(Source data)
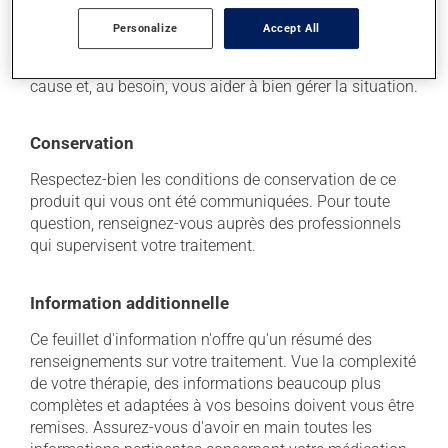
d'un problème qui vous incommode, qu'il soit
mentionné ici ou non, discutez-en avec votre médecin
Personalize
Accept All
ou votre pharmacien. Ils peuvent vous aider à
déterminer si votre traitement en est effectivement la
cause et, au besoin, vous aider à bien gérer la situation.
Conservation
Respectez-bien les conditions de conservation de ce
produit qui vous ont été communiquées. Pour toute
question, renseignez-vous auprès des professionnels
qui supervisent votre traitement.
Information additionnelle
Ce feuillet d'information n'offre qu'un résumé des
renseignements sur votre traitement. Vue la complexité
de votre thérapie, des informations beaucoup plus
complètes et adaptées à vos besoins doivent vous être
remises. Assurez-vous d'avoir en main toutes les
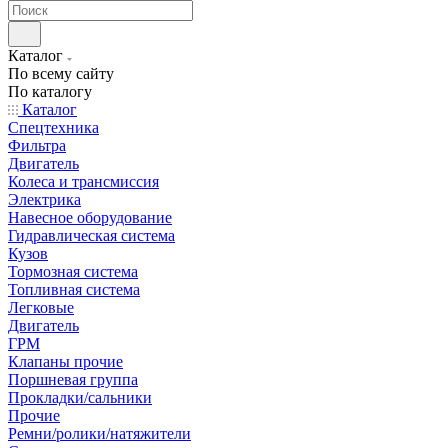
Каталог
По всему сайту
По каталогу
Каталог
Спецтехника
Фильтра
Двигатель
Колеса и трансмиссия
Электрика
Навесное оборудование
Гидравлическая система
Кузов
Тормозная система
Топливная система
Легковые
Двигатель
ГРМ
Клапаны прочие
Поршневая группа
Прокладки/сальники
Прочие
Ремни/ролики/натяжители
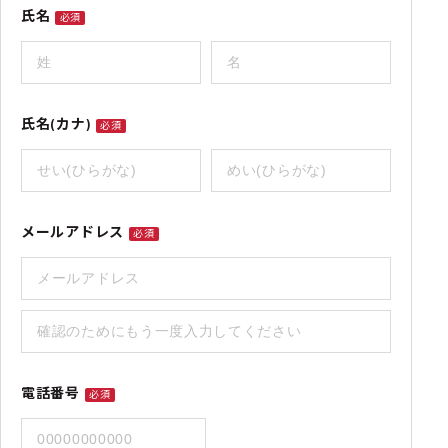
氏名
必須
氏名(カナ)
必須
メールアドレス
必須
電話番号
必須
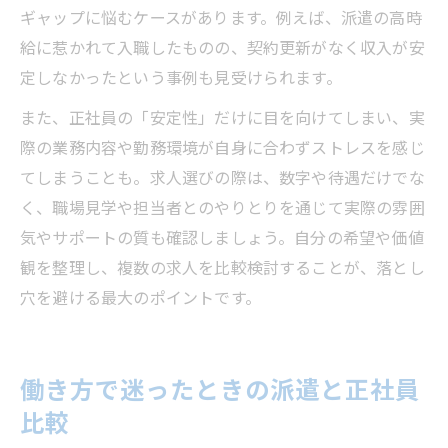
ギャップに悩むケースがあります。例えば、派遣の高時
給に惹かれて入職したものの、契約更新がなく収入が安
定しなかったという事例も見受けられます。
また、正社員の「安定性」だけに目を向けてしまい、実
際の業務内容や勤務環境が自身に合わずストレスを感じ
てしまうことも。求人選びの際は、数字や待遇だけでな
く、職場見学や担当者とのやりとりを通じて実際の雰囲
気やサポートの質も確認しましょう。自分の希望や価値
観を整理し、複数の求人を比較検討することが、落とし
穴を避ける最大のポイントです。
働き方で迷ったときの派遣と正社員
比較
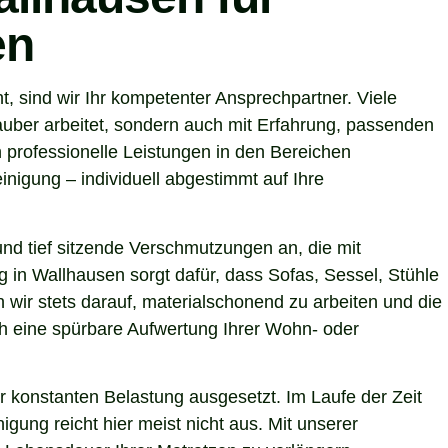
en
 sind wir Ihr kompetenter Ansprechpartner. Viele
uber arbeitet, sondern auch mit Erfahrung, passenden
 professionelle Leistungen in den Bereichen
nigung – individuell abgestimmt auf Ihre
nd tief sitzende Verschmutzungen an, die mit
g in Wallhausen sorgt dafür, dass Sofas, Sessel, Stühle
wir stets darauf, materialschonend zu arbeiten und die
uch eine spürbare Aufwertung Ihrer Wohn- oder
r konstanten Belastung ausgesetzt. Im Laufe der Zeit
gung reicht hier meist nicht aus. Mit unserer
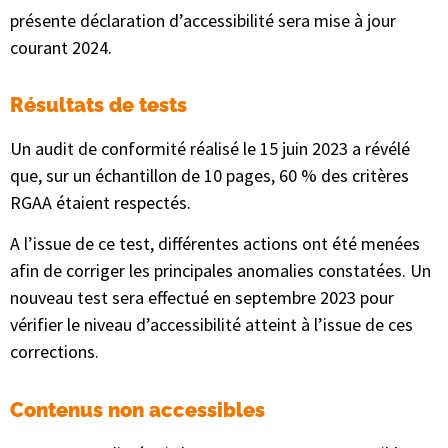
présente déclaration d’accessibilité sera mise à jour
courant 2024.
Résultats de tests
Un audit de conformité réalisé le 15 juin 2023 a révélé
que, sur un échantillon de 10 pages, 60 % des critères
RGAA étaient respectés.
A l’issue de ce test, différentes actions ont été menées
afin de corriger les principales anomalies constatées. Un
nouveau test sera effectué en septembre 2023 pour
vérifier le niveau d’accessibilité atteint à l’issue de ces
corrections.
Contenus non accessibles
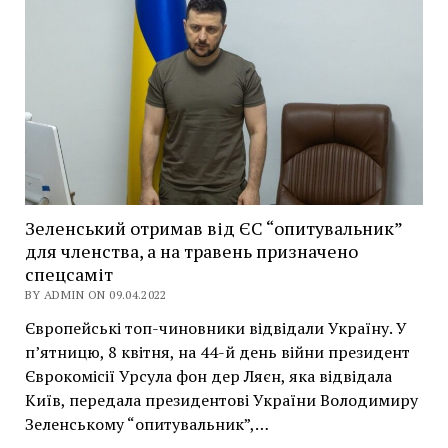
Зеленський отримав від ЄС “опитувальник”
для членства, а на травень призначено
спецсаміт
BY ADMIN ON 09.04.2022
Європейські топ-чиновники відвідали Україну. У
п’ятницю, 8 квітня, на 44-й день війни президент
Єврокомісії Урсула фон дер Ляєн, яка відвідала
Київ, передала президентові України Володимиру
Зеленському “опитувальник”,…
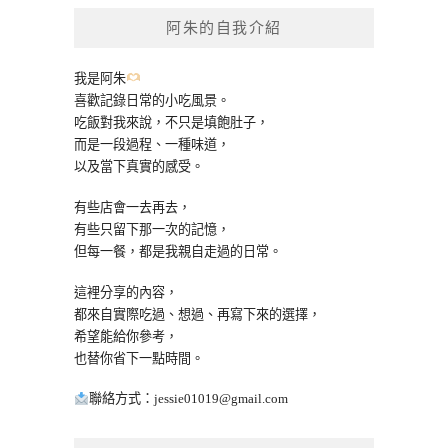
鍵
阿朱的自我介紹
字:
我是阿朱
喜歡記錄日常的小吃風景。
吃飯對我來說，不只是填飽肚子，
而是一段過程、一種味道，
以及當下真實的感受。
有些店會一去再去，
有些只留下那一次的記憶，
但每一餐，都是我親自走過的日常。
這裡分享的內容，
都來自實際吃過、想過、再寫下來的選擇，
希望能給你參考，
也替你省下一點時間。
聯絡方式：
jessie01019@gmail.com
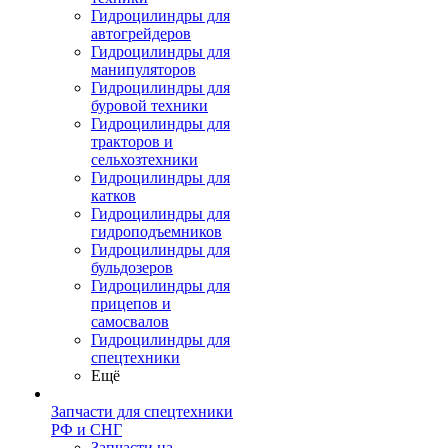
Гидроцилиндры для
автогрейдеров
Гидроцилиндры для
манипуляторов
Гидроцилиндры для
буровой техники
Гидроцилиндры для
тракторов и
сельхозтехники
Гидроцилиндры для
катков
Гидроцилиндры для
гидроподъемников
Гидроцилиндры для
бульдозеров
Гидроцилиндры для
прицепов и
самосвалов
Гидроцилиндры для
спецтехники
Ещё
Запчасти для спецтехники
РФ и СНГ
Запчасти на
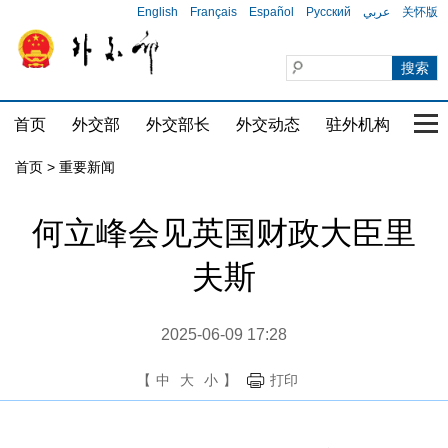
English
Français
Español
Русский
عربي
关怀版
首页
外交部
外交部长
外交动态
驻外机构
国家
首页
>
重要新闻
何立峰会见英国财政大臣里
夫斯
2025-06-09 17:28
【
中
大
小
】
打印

Request: Gather every line of the records above that contains the string "опитувальник". Only case-sensitive matches count.

Worked solution:
Зеленський отримав від ЄС “опитувальник”
Зеленському “опитувальник”,…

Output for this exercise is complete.